** EXERCISE **
Copy each line of the rows below word for word, from the first row to the last.

** RECORDS SUPPLIED **
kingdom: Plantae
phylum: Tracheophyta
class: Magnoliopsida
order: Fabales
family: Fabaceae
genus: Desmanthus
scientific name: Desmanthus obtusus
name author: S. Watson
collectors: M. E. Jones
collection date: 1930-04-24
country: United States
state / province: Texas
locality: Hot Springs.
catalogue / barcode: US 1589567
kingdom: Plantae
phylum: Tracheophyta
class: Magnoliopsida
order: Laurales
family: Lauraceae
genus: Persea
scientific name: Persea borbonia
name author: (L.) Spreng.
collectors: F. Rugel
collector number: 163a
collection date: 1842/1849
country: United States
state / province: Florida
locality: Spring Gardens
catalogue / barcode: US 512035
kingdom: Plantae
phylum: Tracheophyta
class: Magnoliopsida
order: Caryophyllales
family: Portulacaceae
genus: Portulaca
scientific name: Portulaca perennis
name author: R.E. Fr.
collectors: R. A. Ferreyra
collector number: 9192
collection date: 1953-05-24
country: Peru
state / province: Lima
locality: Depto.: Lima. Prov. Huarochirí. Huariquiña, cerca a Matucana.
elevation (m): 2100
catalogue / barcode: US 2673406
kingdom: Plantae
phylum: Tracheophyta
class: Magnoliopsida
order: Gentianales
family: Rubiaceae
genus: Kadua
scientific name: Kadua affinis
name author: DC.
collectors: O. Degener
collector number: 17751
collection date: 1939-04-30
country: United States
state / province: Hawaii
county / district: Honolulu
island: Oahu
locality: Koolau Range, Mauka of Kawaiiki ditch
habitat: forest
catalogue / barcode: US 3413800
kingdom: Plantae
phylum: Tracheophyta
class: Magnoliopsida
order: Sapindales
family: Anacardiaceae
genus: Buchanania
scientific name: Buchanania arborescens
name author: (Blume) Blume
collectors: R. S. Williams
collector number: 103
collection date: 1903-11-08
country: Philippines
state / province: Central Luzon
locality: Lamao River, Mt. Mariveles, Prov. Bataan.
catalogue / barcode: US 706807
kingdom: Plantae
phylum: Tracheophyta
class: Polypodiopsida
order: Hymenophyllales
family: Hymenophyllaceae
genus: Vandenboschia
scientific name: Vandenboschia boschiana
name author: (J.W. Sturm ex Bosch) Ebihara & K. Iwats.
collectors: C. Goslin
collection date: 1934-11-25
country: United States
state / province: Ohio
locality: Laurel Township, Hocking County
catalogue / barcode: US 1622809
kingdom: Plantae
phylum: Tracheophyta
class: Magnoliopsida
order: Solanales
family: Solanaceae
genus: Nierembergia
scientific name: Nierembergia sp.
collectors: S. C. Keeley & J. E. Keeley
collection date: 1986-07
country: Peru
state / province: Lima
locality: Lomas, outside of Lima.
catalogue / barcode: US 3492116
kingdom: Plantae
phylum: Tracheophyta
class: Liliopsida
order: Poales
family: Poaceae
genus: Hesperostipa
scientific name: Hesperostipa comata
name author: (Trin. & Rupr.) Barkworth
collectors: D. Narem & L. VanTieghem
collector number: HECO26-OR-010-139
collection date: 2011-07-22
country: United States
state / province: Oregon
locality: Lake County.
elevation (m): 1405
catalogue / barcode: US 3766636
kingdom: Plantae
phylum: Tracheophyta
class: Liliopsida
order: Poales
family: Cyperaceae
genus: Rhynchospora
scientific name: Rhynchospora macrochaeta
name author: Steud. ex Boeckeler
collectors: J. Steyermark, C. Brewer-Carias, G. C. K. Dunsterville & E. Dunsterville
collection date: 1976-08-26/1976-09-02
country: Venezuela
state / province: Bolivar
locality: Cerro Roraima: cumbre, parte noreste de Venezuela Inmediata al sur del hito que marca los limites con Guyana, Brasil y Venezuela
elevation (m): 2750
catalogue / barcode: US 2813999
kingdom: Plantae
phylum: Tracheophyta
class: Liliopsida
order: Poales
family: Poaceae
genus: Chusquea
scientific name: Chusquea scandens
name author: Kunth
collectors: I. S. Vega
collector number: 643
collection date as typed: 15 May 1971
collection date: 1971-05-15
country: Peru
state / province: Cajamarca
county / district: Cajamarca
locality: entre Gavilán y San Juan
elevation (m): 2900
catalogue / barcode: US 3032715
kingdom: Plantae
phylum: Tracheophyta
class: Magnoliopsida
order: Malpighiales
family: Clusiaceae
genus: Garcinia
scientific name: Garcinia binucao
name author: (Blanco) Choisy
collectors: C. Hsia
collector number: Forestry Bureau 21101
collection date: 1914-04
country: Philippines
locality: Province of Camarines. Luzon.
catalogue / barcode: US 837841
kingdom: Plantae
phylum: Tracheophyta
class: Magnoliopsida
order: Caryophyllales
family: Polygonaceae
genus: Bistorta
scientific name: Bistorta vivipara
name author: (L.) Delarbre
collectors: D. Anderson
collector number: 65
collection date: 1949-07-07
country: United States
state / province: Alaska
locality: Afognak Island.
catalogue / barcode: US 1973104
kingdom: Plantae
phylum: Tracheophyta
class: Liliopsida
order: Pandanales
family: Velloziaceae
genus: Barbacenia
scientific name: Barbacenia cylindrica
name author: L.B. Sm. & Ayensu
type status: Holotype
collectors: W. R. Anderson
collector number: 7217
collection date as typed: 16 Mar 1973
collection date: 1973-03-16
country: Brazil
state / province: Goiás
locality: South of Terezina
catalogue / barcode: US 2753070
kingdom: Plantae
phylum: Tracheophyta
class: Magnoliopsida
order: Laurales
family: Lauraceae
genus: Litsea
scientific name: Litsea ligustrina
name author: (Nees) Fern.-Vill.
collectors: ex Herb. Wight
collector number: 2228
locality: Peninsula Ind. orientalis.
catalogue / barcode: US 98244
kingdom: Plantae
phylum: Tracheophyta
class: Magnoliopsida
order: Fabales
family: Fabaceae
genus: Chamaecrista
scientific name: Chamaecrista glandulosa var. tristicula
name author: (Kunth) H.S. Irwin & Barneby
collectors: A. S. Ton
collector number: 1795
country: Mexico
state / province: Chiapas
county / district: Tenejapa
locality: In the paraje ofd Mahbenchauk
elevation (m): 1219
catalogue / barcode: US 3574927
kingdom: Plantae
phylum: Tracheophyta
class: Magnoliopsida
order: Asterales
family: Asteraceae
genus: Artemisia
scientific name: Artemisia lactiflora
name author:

** WRITTEN ANSWER **
kingdom: Plantae
phylum: Tracheophyta
class: Magnoliopsida
order: Fabales
family: Fabaceae
genus: Desmanthus
scientific name: Desmanthus obtusus
name author: S. Watson
collectors: M. E. Jones
collection date: 1930-04-24
country: United States
state / province: Texas
locality: Hot Springs.
catalogue / barcode: US 1589567
kingdom: Plantae
phylum: Tracheophyta
class: Magnoliopsida
order: Laurales
family: Lauraceae
genus: Persea
scientific name: Persea borbonia
name author: (L.) Spreng.
collectors: F. Rugel
collector number: 163a
collection date: 1842/1849
country: United States
state / province: Florida
locality: Spring Gardens
catalogue / barcode: US 512035
kingdom: Plantae
phylum: Tracheophyta
class: Magnoliopsida
order: Caryophyllales
family: Portulacaceae
genus: Portulaca
scientific name: Portulaca perennis
name author: R.E. Fr.
collectors: R. A. Ferreyra
collector number: 9192
collection date: 1953-05-24
country: Peru
state / province: Lima
locality: Depto.: Lima. Prov. Huarochirí. Huariquiña, cerca a Matucana.
elevation (m): 2100
catalogue / barcode: US 2673406
kingdom: Plantae
phylum: Tracheophyta
class: Magnoliopsida
order: Gentianales
family: Rubiaceae
genus: Kadua
scientific name: Kadua affinis
name author: DC.
collectors: O. Degener
collector number: 17751
collection date: 1939-04-30
country: United States
state / province: Hawaii
county / district: Honolulu
island: Oahu
locality: Koolau Range, Mauka of Kawaiiki ditch
habitat: forest
catalogue / barcode: US 3413800
kingdom: Plantae
phylum: Tracheophyta
class: Magnoliopsida
order: Sapindales
family: Anacardiaceae
genus: Buchanania
scientific name: Buchanania arborescens
name author: (Blume) Blume
collectors: R. S. Williams
collector number: 103
collection date: 1903-11-08
country: Philippines
state / province: Central Luzon
locality: Lamao River, Mt. Mariveles, Prov. Bataan.
catalogue / barcode: US 706807
kingdom: Plantae
phylum: Tracheophyta
class: Polypodiopsida
order: Hymenophyllales
family: Hymenophyllaceae
genus: Vandenboschia
scientific name: Vandenboschia boschiana
name author: (J.W. Sturm ex Bosch) Ebihara & K. Iwats.
collectors: C. Goslin
collection date: 1934-11-25
country: United States
state / province: Ohio
locality: Laurel Township, Hocking County
catalogue / barcode: US 1622809
kingdom: Plantae
phylum: Tracheophyta
class: Magnoliopsida
order: Solanales
family: Solanaceae
genus: Nierembergia
scientific name: Nierembergia sp.
collectors: S. C. Keeley & J. E. Keeley
collection date: 1986-07
country: Peru
state / province: Lima
locality: Lomas, outside of Lima.
catalogue / barcode: US 3492116
kingdom: Plantae
phylum: Tracheophyta
class: Liliopsida
order: Poales
family: Poaceae
genus: Hesperostipa
scientific name: Hesperostipa comata
name author: (Trin. & Rupr.) Barkworth
collectors: D. Narem & L. VanTieghem
collector number: HECO26-OR-010-139
collection date: 2011-07-22
country: United States
state / province: Oregon
locality: Lake County.
elevation (m): 1405
catalogue / barcode: US 3766636
kingdom: Plantae
phylum: Tracheophyta
class: Liliopsida
order: Poales
family: Cyperaceae
genus: Rhynchospora
scientific name: Rhynchospora macrochaeta
name author: Steud. ex Boeckeler
collectors: J. Steyermark, C. Brewer-Carias, G. C. K. Dunsterville & E. Dunsterville
collection date: 1976-08-26/1976-09-02
country: Venezuela
state / province: Bolivar
locality: Cerro Roraima: cumbre, parte noreste de Venezuela Inmediata al sur del hito que marca los limites con Guyana, Brasil y Venezuela
elevation (m): 2750
catalogue / barcode: US 2813999
kingdom: Plantae
phylum: Tracheophyta
class: Liliopsida
order: Poales
family: Poaceae
genus: Chusquea
scientific name: Chusquea scandens
name author: Kunth
collectors: I. S. Vega
collector number: 643
collection date as typed: 15 May 1971
collection date: 1971-05-15
country: Peru
state / province: Cajamarca
county / district: Cajamarca
locality: entre Gavilán y San Juan
elevation (m): 2900
catalogue / barcode: US 3032715
kingdom: Plantae
phylum: Tracheophyta
class: Magnoliopsida
order: Malpighiales
family: Clusiaceae
genus: Garcinia
scientific name: Garcinia binucao
name author: (Blanco) Choisy
collectors: C. Hsia
collector number: Forestry Bureau 21101
collection date: 1914-04
country: Philippines
locality: Province of Camarines. Luzon.
catalogue / barcode: US 837841
kingdom: Plantae
phylum: Tracheophyta
class: Magnoliopsida
order: Caryophyllales
family: Polygonaceae
genus: Bistorta
scientific name: Bistorta vivipara
name author: (L.) Delarbre
collectors: D. Anderson
collector number: 65
collection date: 1949-07-07
country: United States
state / province: Alaska
locality: Afognak Island.
catalogue / barcode: US 1973104
kingdom: Plantae
phylum: Tracheophyta
class: Liliopsida
order: Pandanales
family: Velloziaceae
genus: Barbacenia
scientific name: Barbacenia cylindrica
name author: L.B. Sm. & Ayensu
type status: Holotype
collectors: W. R. Anderson
collector number: 7217
collection date as typed: 16 Mar 1973
collection date: 1973-03-16
country: Brazil
state / province: Goiás
locality: South of Terezina
catalogue / barcode: US 2753070
kingdom: Plantae
phylum: Tracheophyta
class: Magnoliopsida
order: Laurales
family: Lauraceae
genus: Litsea
scientific name: Litsea ligustrina
name author: (Nees) Fern.-Vill.
collectors: ex Herb. Wight
collector number: 2228
locality: Peninsula Ind. orientalis.
catalogue / barcode: US 98244
kingdom: Plantae
phylum: Tracheophyta
class: Magnoliopsida
order: Fabales
family: Fabaceae
genus: Chamaecrista
scientific name: Chamaecrista glandulosa var. tristicula
name author: (Kunth) H.S. Irwin & Barneby
collectors: A. S. Ton
collector number: 1795
country: Mexico
state / province: Chiapas
county / district: Tenejapa
locality: In the paraje ofd Mahbenchauk
elevation (m): 1219
catalogue / barcode: US 3574927
kingdom: Plantae
phylum: Tracheophyta
class: Magnoliopsida
order: Asterales
family: Asteraceae
genus: Artemisia
scientific name: Artemisia lactiflora
name author:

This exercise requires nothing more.